- _WORK REQUEST_
Pictures must not appear in the copy. Restate exactly the lines below from the one with "Prix avantageux par rapport au neuf" through the one with "Note Legali", inclusive.

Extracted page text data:
■ ■ ■

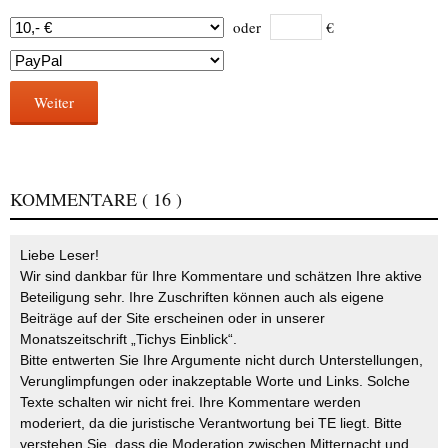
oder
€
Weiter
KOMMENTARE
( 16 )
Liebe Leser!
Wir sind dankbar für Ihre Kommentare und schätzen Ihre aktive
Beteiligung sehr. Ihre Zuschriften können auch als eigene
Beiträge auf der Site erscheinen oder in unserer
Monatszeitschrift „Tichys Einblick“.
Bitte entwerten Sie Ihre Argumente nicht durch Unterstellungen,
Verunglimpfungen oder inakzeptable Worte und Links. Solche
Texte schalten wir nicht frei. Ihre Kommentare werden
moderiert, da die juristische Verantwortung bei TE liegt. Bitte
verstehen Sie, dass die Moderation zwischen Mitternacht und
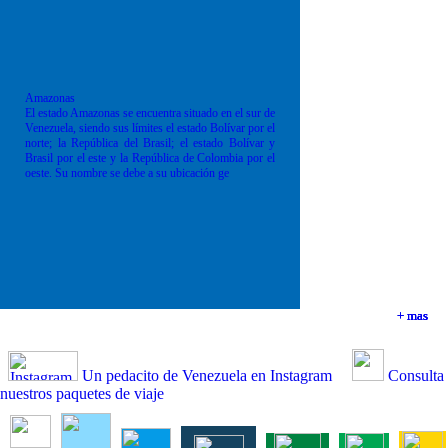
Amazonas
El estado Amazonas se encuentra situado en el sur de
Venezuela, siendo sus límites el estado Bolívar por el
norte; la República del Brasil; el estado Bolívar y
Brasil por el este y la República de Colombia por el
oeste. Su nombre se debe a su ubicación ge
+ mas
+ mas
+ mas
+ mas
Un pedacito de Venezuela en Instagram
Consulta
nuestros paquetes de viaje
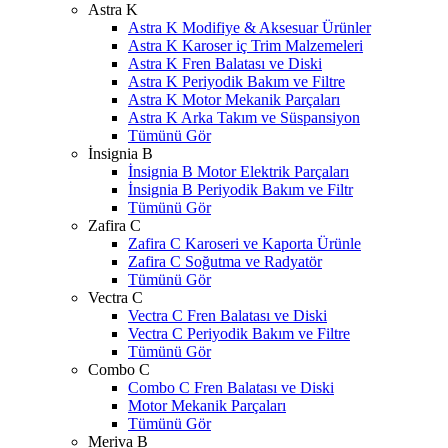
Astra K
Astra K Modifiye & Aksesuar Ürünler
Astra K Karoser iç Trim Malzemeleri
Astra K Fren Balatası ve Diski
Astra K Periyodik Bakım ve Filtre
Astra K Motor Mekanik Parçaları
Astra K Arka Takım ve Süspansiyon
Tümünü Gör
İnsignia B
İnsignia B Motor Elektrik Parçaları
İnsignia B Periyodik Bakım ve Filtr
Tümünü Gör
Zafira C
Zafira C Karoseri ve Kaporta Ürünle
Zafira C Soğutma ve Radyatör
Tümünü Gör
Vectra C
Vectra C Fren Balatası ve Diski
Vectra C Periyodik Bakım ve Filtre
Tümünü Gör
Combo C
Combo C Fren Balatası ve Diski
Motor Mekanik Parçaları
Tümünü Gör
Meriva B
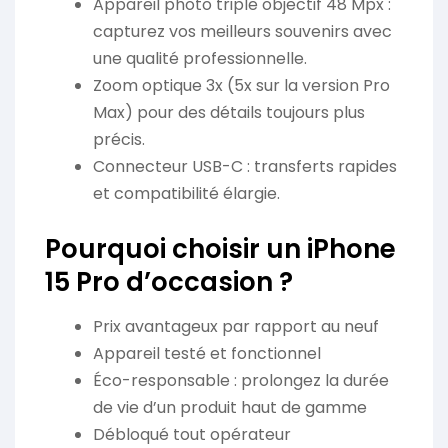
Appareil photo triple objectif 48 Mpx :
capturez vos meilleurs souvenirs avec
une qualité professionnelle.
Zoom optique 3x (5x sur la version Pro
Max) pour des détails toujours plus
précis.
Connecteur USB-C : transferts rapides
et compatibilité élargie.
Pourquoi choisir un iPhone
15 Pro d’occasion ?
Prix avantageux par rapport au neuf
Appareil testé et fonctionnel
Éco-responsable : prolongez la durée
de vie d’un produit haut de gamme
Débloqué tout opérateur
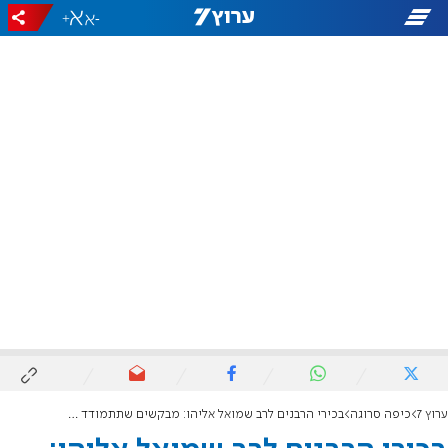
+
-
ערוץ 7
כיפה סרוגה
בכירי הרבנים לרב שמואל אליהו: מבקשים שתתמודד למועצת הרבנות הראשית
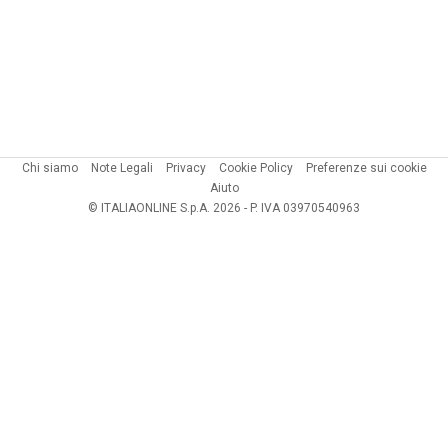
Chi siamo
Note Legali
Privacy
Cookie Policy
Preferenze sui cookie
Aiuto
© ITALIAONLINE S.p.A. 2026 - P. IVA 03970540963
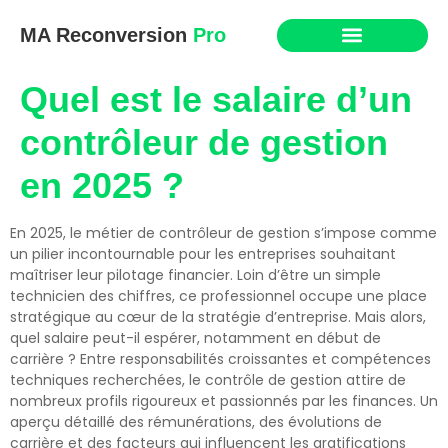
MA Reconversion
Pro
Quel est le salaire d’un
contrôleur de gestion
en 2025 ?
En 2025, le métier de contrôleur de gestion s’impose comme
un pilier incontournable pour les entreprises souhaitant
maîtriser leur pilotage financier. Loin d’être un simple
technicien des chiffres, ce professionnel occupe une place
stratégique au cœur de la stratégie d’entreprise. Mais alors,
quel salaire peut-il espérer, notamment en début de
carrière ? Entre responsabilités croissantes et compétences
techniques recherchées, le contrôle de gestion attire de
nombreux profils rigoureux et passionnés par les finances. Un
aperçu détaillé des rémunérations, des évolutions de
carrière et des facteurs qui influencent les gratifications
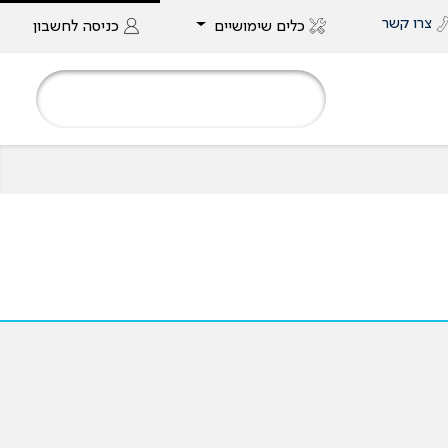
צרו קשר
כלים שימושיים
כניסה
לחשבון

■ ■ ■

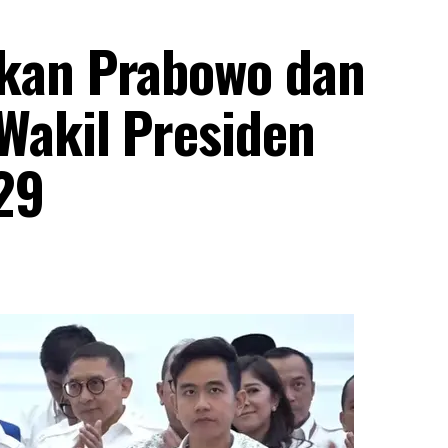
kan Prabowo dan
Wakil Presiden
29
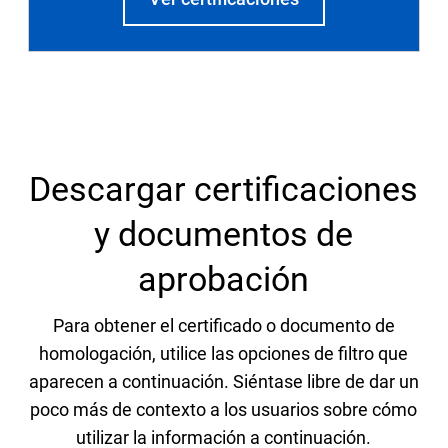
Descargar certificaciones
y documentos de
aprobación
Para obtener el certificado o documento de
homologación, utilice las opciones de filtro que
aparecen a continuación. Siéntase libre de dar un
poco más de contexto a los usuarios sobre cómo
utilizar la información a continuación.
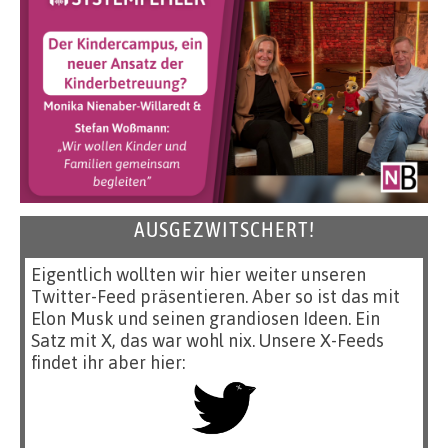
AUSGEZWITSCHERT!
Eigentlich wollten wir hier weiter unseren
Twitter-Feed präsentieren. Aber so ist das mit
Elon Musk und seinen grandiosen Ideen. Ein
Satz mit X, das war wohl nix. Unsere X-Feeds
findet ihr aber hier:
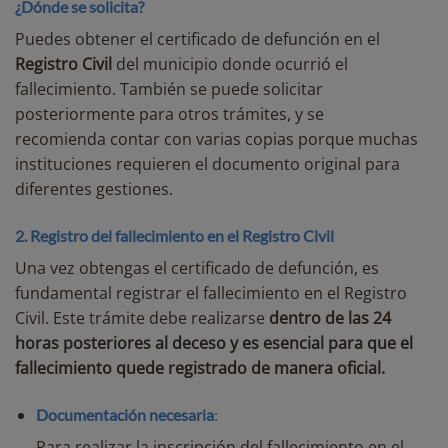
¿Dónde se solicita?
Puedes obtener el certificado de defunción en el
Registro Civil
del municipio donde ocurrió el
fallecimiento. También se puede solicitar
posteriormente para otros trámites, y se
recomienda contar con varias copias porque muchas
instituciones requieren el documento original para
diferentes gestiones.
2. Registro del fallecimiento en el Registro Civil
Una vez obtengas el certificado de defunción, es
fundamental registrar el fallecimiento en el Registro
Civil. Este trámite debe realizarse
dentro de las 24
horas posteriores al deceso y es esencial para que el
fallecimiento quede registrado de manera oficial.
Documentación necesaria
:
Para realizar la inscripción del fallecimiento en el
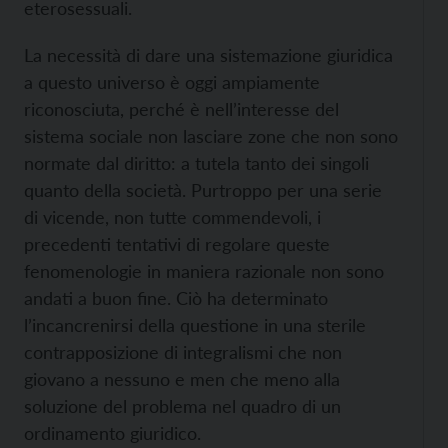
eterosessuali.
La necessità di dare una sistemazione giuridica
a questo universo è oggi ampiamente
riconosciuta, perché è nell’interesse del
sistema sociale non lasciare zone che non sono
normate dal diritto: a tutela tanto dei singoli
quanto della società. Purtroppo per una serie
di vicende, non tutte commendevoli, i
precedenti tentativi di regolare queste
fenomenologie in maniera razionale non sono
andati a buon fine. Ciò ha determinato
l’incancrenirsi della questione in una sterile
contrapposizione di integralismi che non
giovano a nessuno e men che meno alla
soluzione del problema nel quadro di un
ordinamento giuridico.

■ ■ ■

- _YOUR SOLUTION_
Prix avantageux par rapport au neuf
Appareil testé et fonctionnel
Éco-responsable : prolongez la durée
de vie d’un produit haut de gamme
Débloqué tout opérateur
+
-
ערוץ 7
כיפה סרוגה
בכירי הרבנים לרב שמואל אליהו: מבקשים שתתמודד למועצת הרבנות הראשית
Chi siamo
Note Legali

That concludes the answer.